“Who are we? And who do we want to be?... What is German?” These are among the few questions Germany’s interior minister Thomas de Maizière asked last month, reigniting an old debate surrounding the controversial term “Leitkultur”, or dominant culture.

In his guest column for the German tabloid Bild am Sonntag, de Maizière of Chancellor Angela Merkel’s conservative Christian Democratic Union party, drew up a 10-point plan on what constitutes Germanness. He wrote: “Leitkultur can and should be presented above all. Those who are sure of their guiding culture are strong. Strength and inner security of one’s own culture leads to tolerance towards others.”

A popular term among right-wing circles in Germany, Leitkultur first found its way into the mainstream discourse in 2000 when Christian Democratic Union politician Friedrich Merz spoke about the need for immigrants to conform to a “liberal German leading culture”. It was considered an attack on multiculturalism. The word itself was originally an agricultural term used to describe dominant plant varieties in a natural environment. Syrian Islam expert Bassam Tibi first used it in a political context two decades ago, asking for a European Leitkultur that would fuse common values.

‘A guiding culture’

Until not so long ago, there was another buzzword in Germany: Willkommenskultur, or welcoming culture. The word had become a siren call, attracting people from their war-ravaged homes in Syria, Afghanistan, Eritrea and Iraq to Germany. This welcoming stance, at the heart of which stood Chancellor Merkel, saw the entry of more than a million asylum seekers over the last two years. Today, Willkommenskultur is slowly getting displaced by its almost antithetical successor.

How does de Maizière define Leitkultur? Underscored in his guidelines is the importance of social habits, values and a western lifestyle. He wrote: “We are an open society. We show our face and shake our hands. We are not burkha.” He also invoked a rich history in music and philosophy: “Bach and Goethe belong to the whole world and were Germans. We have our own understanding of the importance of culture in our society”, as well as Germany’s past, including the darkest chapter in history: “We are the heirs of our history with all its highs and lows.
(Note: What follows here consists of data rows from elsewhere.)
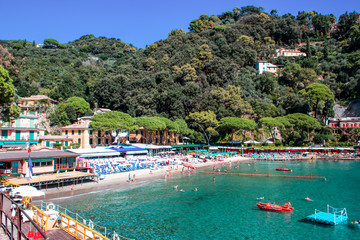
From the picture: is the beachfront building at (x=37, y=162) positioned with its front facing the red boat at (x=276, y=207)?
yes

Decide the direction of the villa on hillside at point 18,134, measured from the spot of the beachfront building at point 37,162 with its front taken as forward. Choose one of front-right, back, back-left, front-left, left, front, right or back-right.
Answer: back-left

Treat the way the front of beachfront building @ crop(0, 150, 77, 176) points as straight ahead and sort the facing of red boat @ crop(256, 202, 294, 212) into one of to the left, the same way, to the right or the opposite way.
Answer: the opposite way

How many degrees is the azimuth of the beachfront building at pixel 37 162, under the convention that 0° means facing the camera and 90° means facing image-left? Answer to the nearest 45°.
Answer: approximately 315°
Our past shapes our present and our culture”. He brought up meritocracy: “We regard good performance as something that each individual can be proud of.”

De Maizière also put an accent on patriotism, Euro-centric pride and precedence of law over religion. A guiding culture, he said, would help in the integration of immigrants and refugees, ultimately leading to greater tolerance.

When asked about Leitkultur, Annette Widmann-Mauz, another Christian Democratic Union parliamentarian said: “Those who come to our country should respect the crucial ways in which we express our identity. We don’t want to set limitations on what people should wear or do, but we want them to live with us while respecting our liberal ways.”

People protest against the deportation of Iraqi refugees from Germany at the Brandenburg Gate in Berlin, in February. The banner should read: We are demanding right to stay for Iraqi refugees. Photo credit: Fabrizio Bensch/Reuters.
People protest against the deportation of Iraqi refugees from Germany at the Brandenburg Gate in Berlin, in February. The banner should read: We are demanding right to stay for Iraqi refugees. Photo credit: Fabrizio Bensch/Reuters.

Veiled criticism?

Critics however think that masked beneath this veneer of seeming congeniality is a strong condemnation of Muslims (there are about four million Muslims in Germany), an underlying assumption that other native cultures are inferior to the Deutsch way of life and a dodgy sense of national pride.

“The Leitkultur debate is a challenging discourse about core values and identity in Germany and Europe,” said Steffen Burkhardt, professor of media and culture theory, Hamburg University of Applied Sciences. “In a fast changing society there is a need to define basic principles of the civil society that guarantee social justice and cohesion. However, there is the danger that it could be misused for social exclusion. Therefore, we need a broad debate in which all groups of society participate.”

Indeed, the resurgence of the debate has brought to the fore the horrors of Germany’s past, rooted in which was this very idea of a robust German identity, which led the Nazi regime to commit ghastly atrocities. Many feel that this debate is particularly dangerous in the months leading to the national elections in Germany in September, especially in the wake of the popularity of the right-wing populist party, Alternative für Deutschland.

“To expect people who come from countries vastly different from ours to adopt our lifestyle immediately is risky,” said Felix Heimbach, a theatre producer in Stuttgart who volunteers at radio stations in refugee camps. “They come with their own set of experiences and we should see how we can learn from them. Integration is a two-way process. We Germans should also be open to understanding their lives and culture, instead of imposing ours.”

Hajera Sheikh, a 21-year-old media and anthropology student at the University of Tϋbingen, recollected her early days when her family migrated to Germany from Lahore. She was 12. “I went to preparatory class and all we did was learn German,” she said. “On the one hand, it was good to be immersed into the language, but on the other, we didn’t study anything else.”

She added: “The idea of Leitkultur stands in the way of acceptance of different cultures. Can one really have a pure culture in a globalised world?”